A pitch black comedy that starts off slowly before ramping up the tension and making at least two scenes very uncomfortable to watch, Brothers’ Nest is an assured, finely tuned movie that has a lot going on “under the hood”. Reuniting the Jacobson brothers for the first time since the sublime Kenny (2006) (though Clayton had a much smaller role), the movie spends much of its first half in exploring each brother’s reasons for being there, and the complicated family and emotional ties that have led them to contemplating murder as a way of solving problems they can barely articulate (at one point Jeff insists on their being honest with each other, but it’s an idea neither is able to commit to). It’s tempting to speculate that the Jacobsons – working from a script by Jaime Browne – have drawn from their own relationship in order to portray Terry and Jeff, but if that were so then you’d be seriously worried for them: both brothers have enough unresolved issues to keep a team of therapists busy for years. Clayton teases out a number of subtle character moments that point to things going wrong even if they go right, and these are based on equally subtle undercurrents that inform the characters’ motives and the quality of the performances.
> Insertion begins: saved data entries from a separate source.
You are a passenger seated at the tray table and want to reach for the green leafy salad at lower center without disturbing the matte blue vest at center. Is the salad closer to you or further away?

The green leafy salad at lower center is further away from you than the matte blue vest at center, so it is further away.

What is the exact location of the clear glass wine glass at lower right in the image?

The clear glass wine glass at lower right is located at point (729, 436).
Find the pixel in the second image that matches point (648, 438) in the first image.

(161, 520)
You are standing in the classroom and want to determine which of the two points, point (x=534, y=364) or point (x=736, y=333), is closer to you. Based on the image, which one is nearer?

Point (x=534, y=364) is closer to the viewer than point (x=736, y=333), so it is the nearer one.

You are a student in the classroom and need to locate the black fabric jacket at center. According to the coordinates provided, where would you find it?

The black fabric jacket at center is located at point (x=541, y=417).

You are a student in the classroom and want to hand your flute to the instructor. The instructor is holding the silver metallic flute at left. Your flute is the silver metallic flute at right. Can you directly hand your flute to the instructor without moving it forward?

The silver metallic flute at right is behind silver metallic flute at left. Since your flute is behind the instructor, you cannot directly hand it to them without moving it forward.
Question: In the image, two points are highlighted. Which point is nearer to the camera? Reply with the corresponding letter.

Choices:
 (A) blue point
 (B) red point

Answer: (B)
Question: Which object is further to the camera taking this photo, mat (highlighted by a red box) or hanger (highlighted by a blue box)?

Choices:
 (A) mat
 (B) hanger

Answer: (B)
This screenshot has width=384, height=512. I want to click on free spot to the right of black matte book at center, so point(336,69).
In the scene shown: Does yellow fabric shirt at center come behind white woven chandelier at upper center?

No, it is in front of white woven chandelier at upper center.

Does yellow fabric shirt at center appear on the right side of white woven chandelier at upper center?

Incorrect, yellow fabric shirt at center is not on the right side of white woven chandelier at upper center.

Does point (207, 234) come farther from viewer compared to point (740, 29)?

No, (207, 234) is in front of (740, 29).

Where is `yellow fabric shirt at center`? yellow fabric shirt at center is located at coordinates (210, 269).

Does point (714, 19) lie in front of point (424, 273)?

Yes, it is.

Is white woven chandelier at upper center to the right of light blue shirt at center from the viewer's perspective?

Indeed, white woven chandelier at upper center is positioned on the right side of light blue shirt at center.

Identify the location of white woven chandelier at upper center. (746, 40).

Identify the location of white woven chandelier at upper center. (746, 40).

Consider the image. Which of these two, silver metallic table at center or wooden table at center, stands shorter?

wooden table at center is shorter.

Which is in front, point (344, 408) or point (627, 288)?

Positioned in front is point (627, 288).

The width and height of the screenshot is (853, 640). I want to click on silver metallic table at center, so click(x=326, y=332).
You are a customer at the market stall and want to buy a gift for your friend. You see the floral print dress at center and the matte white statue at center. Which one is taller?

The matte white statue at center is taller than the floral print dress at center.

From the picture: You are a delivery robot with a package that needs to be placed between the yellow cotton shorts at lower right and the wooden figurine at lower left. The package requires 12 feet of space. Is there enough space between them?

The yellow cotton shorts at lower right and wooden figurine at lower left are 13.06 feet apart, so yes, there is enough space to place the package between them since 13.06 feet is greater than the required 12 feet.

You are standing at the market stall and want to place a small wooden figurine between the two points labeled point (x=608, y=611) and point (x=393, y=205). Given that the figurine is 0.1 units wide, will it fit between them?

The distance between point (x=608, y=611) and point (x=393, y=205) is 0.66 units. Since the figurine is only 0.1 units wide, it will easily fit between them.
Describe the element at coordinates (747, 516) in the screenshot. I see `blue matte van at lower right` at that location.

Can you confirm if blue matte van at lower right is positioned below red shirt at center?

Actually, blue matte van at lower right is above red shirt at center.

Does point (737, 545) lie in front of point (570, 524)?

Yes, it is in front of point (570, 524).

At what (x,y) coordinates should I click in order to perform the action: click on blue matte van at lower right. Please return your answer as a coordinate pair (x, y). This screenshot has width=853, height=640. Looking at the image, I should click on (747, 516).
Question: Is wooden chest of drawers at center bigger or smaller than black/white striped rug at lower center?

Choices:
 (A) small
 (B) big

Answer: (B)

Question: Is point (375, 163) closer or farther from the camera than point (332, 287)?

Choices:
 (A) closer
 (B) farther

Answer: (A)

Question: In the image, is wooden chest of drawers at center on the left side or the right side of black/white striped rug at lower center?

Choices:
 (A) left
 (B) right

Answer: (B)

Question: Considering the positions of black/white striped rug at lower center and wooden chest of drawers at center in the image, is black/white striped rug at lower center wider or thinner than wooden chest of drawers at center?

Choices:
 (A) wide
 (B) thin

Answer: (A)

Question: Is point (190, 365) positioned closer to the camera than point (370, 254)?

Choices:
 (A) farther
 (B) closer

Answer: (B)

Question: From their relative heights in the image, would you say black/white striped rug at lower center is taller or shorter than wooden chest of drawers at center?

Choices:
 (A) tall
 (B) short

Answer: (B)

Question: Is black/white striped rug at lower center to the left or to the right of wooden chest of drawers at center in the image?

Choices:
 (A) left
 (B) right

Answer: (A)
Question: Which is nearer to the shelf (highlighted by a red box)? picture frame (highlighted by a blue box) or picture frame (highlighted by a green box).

It’s when things do start to go wrong that the movie kicks into a higher gear and becomes a dark, uncompromising thriller, with the brothers forced down a path that brooks no return or chance of redemption. The humour, which so far has been a mixture of unsettling and morbid, becomes blacker still, but it’s all in service to the desperate efforts of Terry and Jeff to rescue their plan, and when that’s no longer possible, for one of them to save himself at any cost. The movie does lose its way in the final twenty minutes, when the confines of the house are overtaken by events that take place outside, but there’s a messy desperation to these events that seems appropriate even as the material, and its credibility, is stretched a little too thinly. Throughout it all, Clayton uses low level camera angles and subdued lighting to emphasise the off-kilter nature of the brothers’ plan, while sound designer/supervisor Emma Bortignon provides cues and effects that add to the discomfort the movie promotes throughout. With tremendous performances from both Shane and Clayton, the movie works best when focusing on Terry and Jeff’s fractured relationship, but when it takes a (much, much) darker turn, it still manages to keep them at the centre, while exploring their fragile bond even further – even when it proves increasingly uncomfortable to do so.

Rating: 8/10 – despite a last act detour into violent melodrama that’s tonally at odds with what’s gone before, the bulk of Brothers’ Nest is a quietly disturbing look at fratricidal dysfunction set against a simmering backdrop of unresolved family betrayals; tense and tautly executed, let’s hope it’s not another twelve years before the Jacobsons work together again.